This is not an economic development policy. It’s a very expensive punch line to a very bad joke.

Third, the politics. By voting overwhelmingly this year to raise taxes on average North Carolinians in part to give cash handouts to big business, the majority Democrats in the General Assembly have just bestowed a dazzling gift on the state’s bedraggled and underfinanced Republican candidates. Because the new incentives are straight-out cash, and can’t be construed as attracting new jobs and tax base to the state, GOP challengers can reasonably argue that Democrats have crossed a bright and dangerous line, and are now in the business of giving taxpayers and small businesses the shaft for the sake of special interests. In this case, the Republicans are the populists and the Democrats are the elitists. State Treasurer Richard Moore and Lt. Gov. Beverly Perdue, the Democratic aspirants for the top job, were smart enough to endorse Easley’s original veto. Will they endorse the new bill, or be savvy enough to distance themselves to take a potentially potent issue off the table? We’ll soon see.

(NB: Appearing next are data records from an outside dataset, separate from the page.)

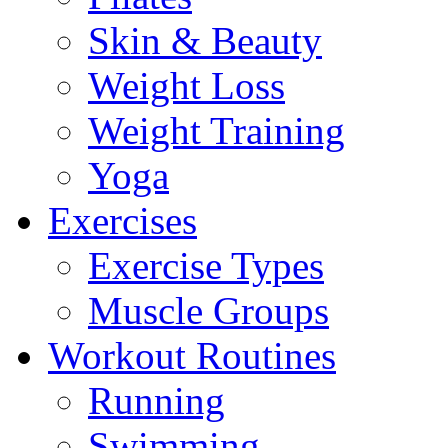
Skin & Beauty
Weight Loss
Weight Training
Yoga
Exercises
Exercise Types
Muscle Groups
Workout Routines
Running
Swimming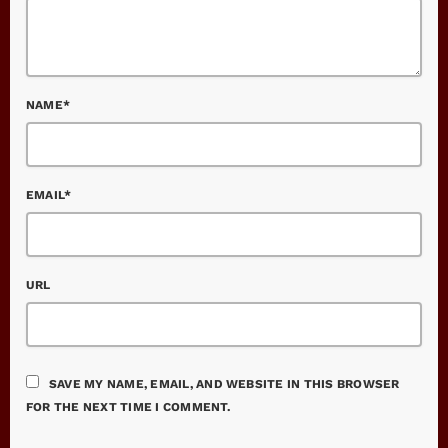
NAME*
EMAIL*
URL
SAVE MY NAME, EMAIL, AND WEBSITE IN THIS BROWSER
FOR THE NEXT TIME I COMMENT.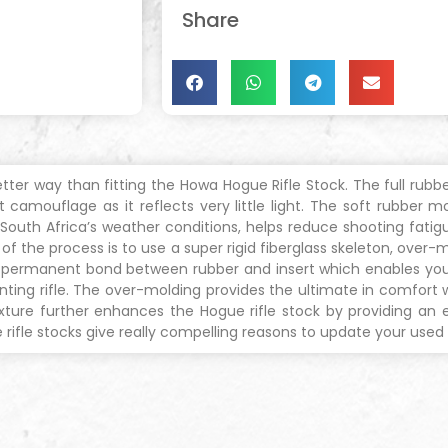
Share
ter way than fitting the Howa Hogue Rifle Stock. The full rubbe
 camouflage as it reflects very little light. The soft rubber m
of South Africa’s weather conditions, helps reduce shooting fat
the process is to use a super rigid fiberglass skeleton, over-mo
 a permanent bond between rubber and insert which enables you
nting rifle. The over-molding provides the ultimate in comfort wi
ure further enhances the Hogue rifle stock by providing an effi
fle stocks give really compelling reasons to update your used H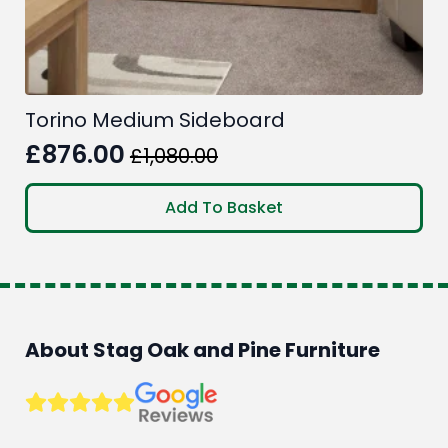
Torino Medium Sideboard
£
876.00
£
1,080.00
Original
Current
price
price
Add To Basket
was:
is:
£1,080.00.
£876.00.
About Stag Oak and Pine Furniture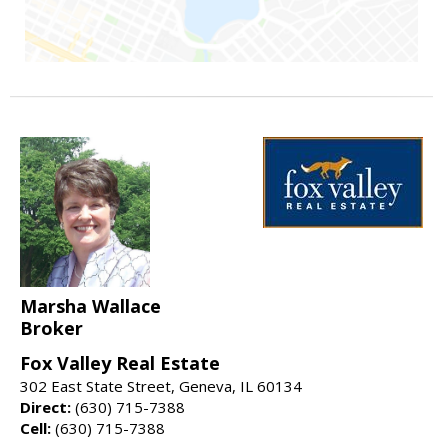
Marsha Wallace
Broker
Fox Valley Real Estate
302 East State Street, Geneva, IL 60134
Direct:
(630) 715-7388
Cell:
(630) 715-7388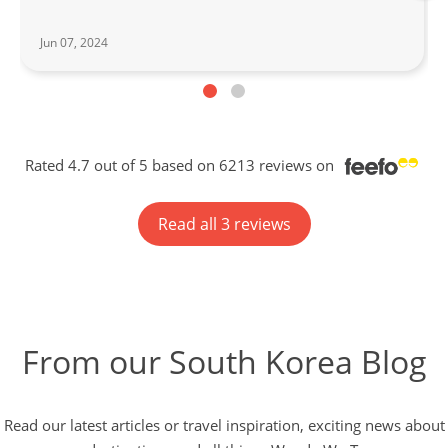
Jun 07, 2024
Rated 4.7 out of 5 based on 6213 reviews on
Read all 3 reviews
From our South Korea Blog
Read our latest articles or travel inspiration, exciting news about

The fact that Easley and the General Assembly just added another $6 million a year in corporate welfare to the state budget is most annoying. But it may end up being simply the principal of a political investment whose future returns will be better public policy. Winning costly victories famously caused Pyrrhus to lose a bloody and consequential war. Perhaps it will do the same for the architects of this legislative disaster.

Hood is president of the John Locke Foundation.